Hello, fellow zope developers :) I made a "nadako-sorting" branch of zope.index to add sorting support for zope indexes. I defined a new IIndexSort interface that specifies a "sort" method that takes document ids and returns an iterable of those ids, sorted by indexed value. It supports optional "limit" and "reverse" arguments. It also raises KeyError if you pass a docid that is not indexed by this index. Can someone review the interface definition and make any suggestions/objections? I also made an implementation for the FieldIndex that may not be too optimal, but I'm currently most interested in clean and universal IIndexSort definition that any index could efficiently implement. If there's no objections, I'd like to merge it to trunk and start adding sorting features for zope.app.catalog/z3c.indexer, as well as zc.catalog indexes. Thanks in advance! -- WBR, Dan Korostelev
Dan Korostelev wrote:
Hello, fellow zope developers :)
I made a "nadako-sorting" branch of zope.index to add sorting support for zope indexes. I defined a new IIndexSort interface that specifies a "sort" method that takes document ids and returns an iterable of those ids, sorted by indexed value. It supports optional "limit" and "reverse" arguments. It also raises KeyError if you pass a docid that is not indexed by this index.
Can someone review the interface definition and make any suggestions/objections?
I also made an implementation for the FieldIndex that may not be too optimal, but I'm currently most interested in clean and universal IIndexSort definition that any index could efficiently implement.
If there's no objections, I'd like to merge it to trunk and start adding sorting features for zope.app.catalog/z3c.indexer, as well as zc.catalog indexes.
Thanks in advance!
Hi Dan, I've done this work too... but outside zope.index... please see (for example): http://svn.repoze.org/repoze.catalog/trunk/repoze/catalog/indexes/field.py It's reasonably optimized. - C
2008/12/27 Chris McDonough <chrism@plope.com>:
Dan Korostelev wrote:
I also made an implementation for the FieldIndex that may not be too optimal, but I'm currently most interested in clean and universal IIndexSort definition that any index could efficiently implement.
I've done this work too... but outside zope.index... please see (for example):
http://svn.repoze.org/repoze.catalog/trunk/repoze/catalog/indexes/field.py
It's reasonably optimized.
Thanks for the point.
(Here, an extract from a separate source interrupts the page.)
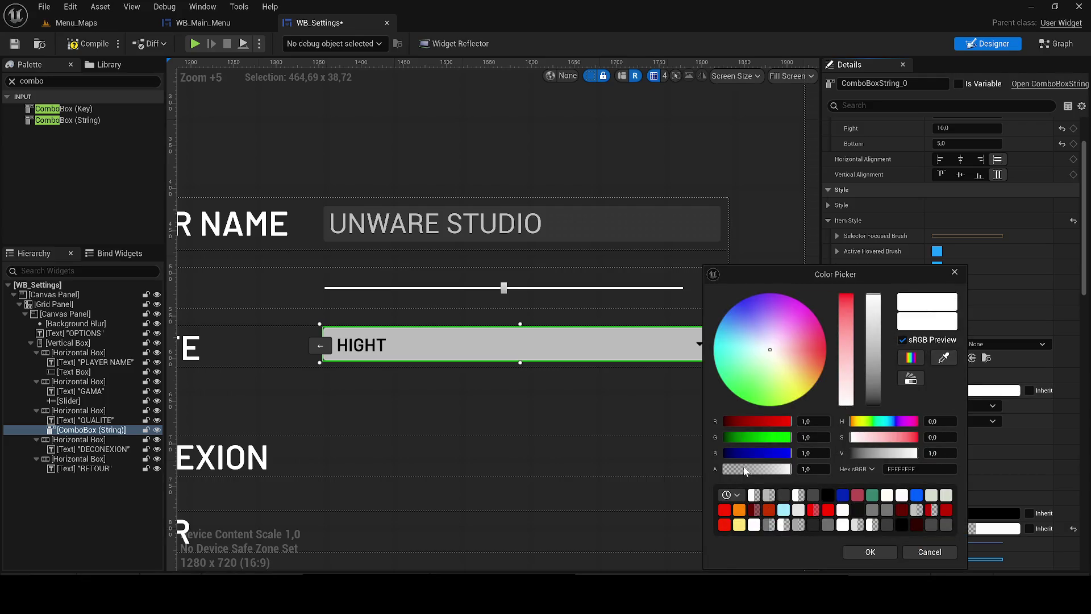
Try a fully transparent row background tint, undo it, and widen the Details panel
{"action": "left_click_drag", "start_coordinate": [745, 471], "coordinate": [665, 462]}
{"action": "left_click", "coordinate": [866, 552]}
That's something I was going to write to add optimizations for FieldIndex sorting, now I only need to adapt your code and that's great! :-) However, the more important thing for now is the IIndexSort interface declaration. Is it okay and fits any possible sortable index? ;-) -- WBR, Dan Korostelev
Dan Korostelev wrote:
2008/12/27 Chris McDonough <chrism@plope.com>:
Dan Korostelev wrote:
I also made an implementation for the FieldIndex that may not be too optimal, but I'm currently most interested in clean and universal IIndexSort definition that any index could efficiently implement. I've done this work too... but outside zope.index... please see (for example):
http://svn.repoze.org/repoze.catalog/trunk/repoze/catalog/indexes/field.py
It's reasonably optimized.
Thanks for the point. That's something I was going to write to add optimizations for FieldIndex sorting, now I only need to adapt your code and that's great! :-)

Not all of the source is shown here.